テレビも必要ないという人、携帯を捨てた人もいる。先日、筆者の携帯の液晶画面が壊れて好きなSONYエリックソンのリサイクル品がゲオで1800円。購入してauショップでデータを移して2000円で済んだ。

 

  1. 物欲で物を買う楽しみもある程度年齢を重ねると冷めてくる。確かに買うより借りた方が遥かに安上がりで経済的だ。住宅に例えれば、最近やっとローンが終わってホッとしているが補修費と固定資産税は容赦なくこれからも続く。車もローンが終わる頃には調子が悪くなり買い換える。そこで中古車を入手すればいいのだが思いきれない。これには僕なりの理由がある。仕事が関係しているからで決まったメーカーの車種しか買えないが、クルマも稼いでくれるから納得している。前職で若い社員が僕の引継ぎ要員として車のディーラーさんに同行営業に行った。彼曰く「毎週休みには各メーカー系ディーラーさんで試乗しています」と。なかなか熱心で仕事を引っかけて来るのかと思いきや?ある月曜日「昨日も試乗しましたが、女房と話していて、クルマは借りた方がトクだと言う事になりました」と。僕の期待は裏切られ、彼を外す事にした。「なるほど」とは言ったものの「個人の損得の話かよ?」と思ったからだ。最近の若い世代の人達がしっかりしていると言うのは、このような事なのかと思い知らされた。まだ若いのに完全に冷めている。家庭の女房や子供の事が第一義で仕事はそれなりに第二、第三となっているようだ。家庭にとっては良きパパである事は間違い無いだろうが空しい。しかし僕も最近では「なぜ?25年も高い金利で住宅ローンを借りたのだろうか?」と思う。賃貸住宅のままなら家賃だけで済んだのにと。金利と手数料など無駄遣いだったと。欲しい高額商品を買う事は意識の高揚にもつながり、同じ借金でも「気持ちの良い借金」として捉えていたのだが?

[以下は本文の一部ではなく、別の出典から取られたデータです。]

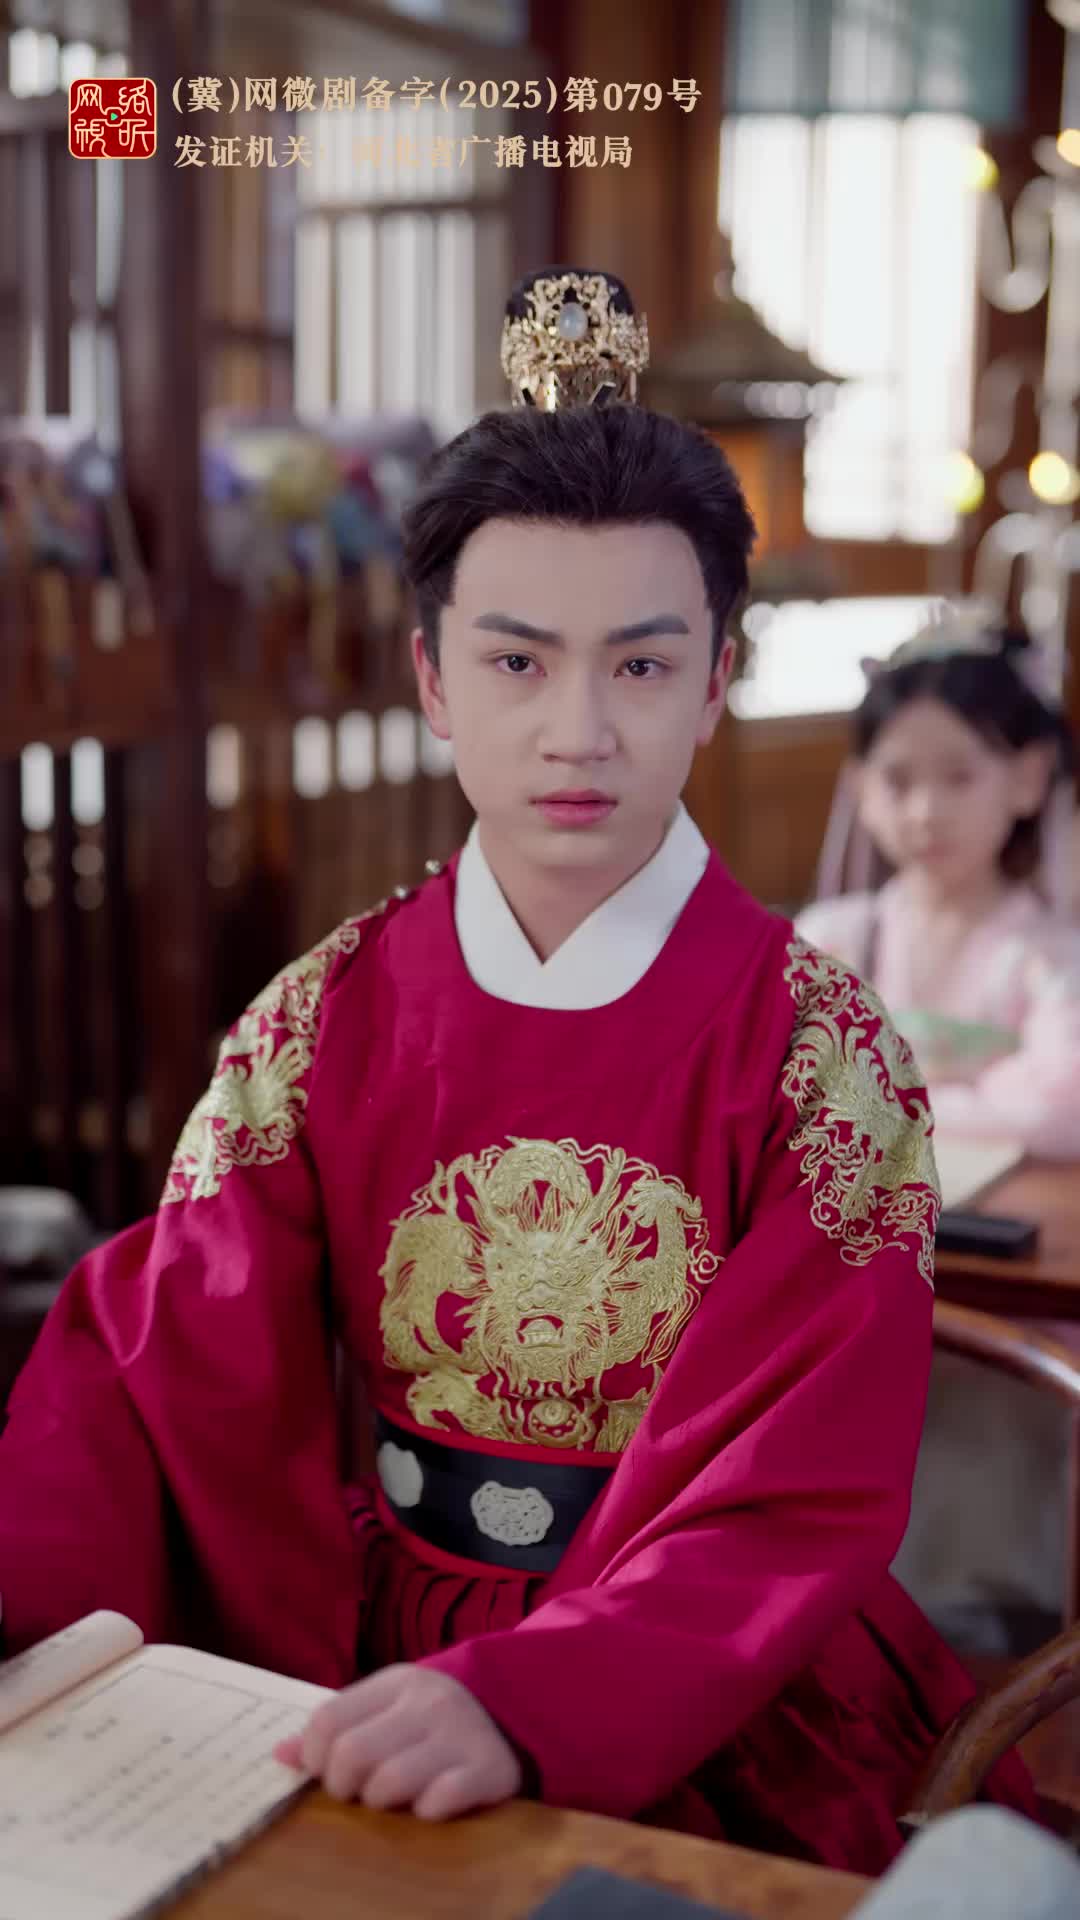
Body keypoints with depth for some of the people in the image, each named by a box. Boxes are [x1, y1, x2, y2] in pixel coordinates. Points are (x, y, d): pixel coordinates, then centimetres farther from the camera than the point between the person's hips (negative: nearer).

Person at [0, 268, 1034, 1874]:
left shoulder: (817, 1050, -9)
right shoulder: (327, 1020, 0)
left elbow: (795, 1497, -15)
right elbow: (150, 1359, -5)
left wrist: (525, 1700, -31)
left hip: (719, 1702, -2)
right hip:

  2. 自分個人の物で、多少なりとも資産価値のあるものと言えば、古い住宅くらいだ。書物もほとんど処分したし、マニアックなカメラ数台とプロ機材も全て中古カメラ店に引き取って貰った。着る物も大したものは何も無い。せいぜい帰って寝る布団があるがベッドも止めた。パソコンのおかげで、資料と称する紙屑は無くなった。パソコンも昔ほど高価でもなく資産価値など無いに等しい。大事なデータも記憶メディアにコンパクトに保存できるのでデスクの引き出しに入れたりポケットで持ち運びできる手軽さだ。
    これからも買い足す物は無いと思う。ところが友人宅には所狭しとぎっしり物があって狭い空間を歩く。それでも通販などで更に買うから益々狭くなる。僕の家は7人家族、友人は独り者なのにまるで正反対だ。捨てられない症候群らしい。